The hot new health program is called Walk With A Doc and it's taking off for good reason.
It helps people lose weight. It prevents or reverses the effects of dozens of diseases, including arthritis, depression, diabetes, heart attack and stroke. It provides fast answers to health questions, turns doctors and patients into friends, and it's free.
Easy, too.
All it takes is a physician who's willing to lace up a pair of sneakers, head to a mall or a park and go for a walk with two or 250 people at a time.
And it was founded by a doc from Ohio.
Dr. David Sabgir grew up in Worthington, outside Columbus; graduated from Miami University in Oxford and the Medical College of Ohio in Toledo; and completed his internship, residency and fellowship at the Ohio State University Medical Center before going into private practice in Columbus in 2003.
He launched Walk With A Doc with a 2.2-mile hike through Sharon Woods Metro Park, just north of the state capital, on April 9, 2005.
The reason was simple.
Telling people to get out and exercise wasn't working.
"And I was pretty good at telling them to do it," Sabgir says before trying out his pitch again, explaining how walking can lower cholesterol, reverse diabetes and wipe out sleep apnea; how it makes people feel good, boosts their self-esteem, transforms their lives.
Then one Saturday morning while lifting weights with a buddy he started thinking: "All I'm doing here is helping myself.

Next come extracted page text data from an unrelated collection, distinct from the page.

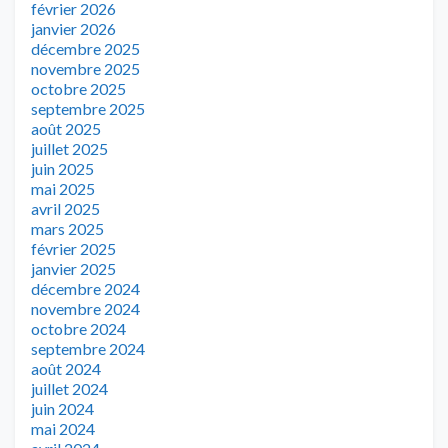
février 2026
janvier 2026
décembre 2025
novembre 2025
octobre 2025
septembre 2025
août 2025
juillet 2025
juin 2025
mai 2025
avril 2025
mars 2025
février 2025
janvier 2025
décembre 2024
novembre 2024
octobre 2024
septembre 2024
août 2024
juillet 2024
juin 2024
mai 2024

Maybe I could help five or 10 more people if we went to the park and walked."
He talked to his nurse, Mollie Bangert, who designed a flier and posted it in their office. And the two of them began spreading the word to their patients, who loved the idea.
They called the office to ask if they could bring their husbands, their grandkids, their dogs. But Sabgir was worried. He knew their record when it came to following through. If 50 or 60 people showed up for the first walk, he'd be happy.
When he got there that Saturday morning, 101 people were waiting.
Over the next six weeks, the number of walkers varied. One Saturday there'd be 50 people, the next 140. But a core group returned each week. And new people showed up every time.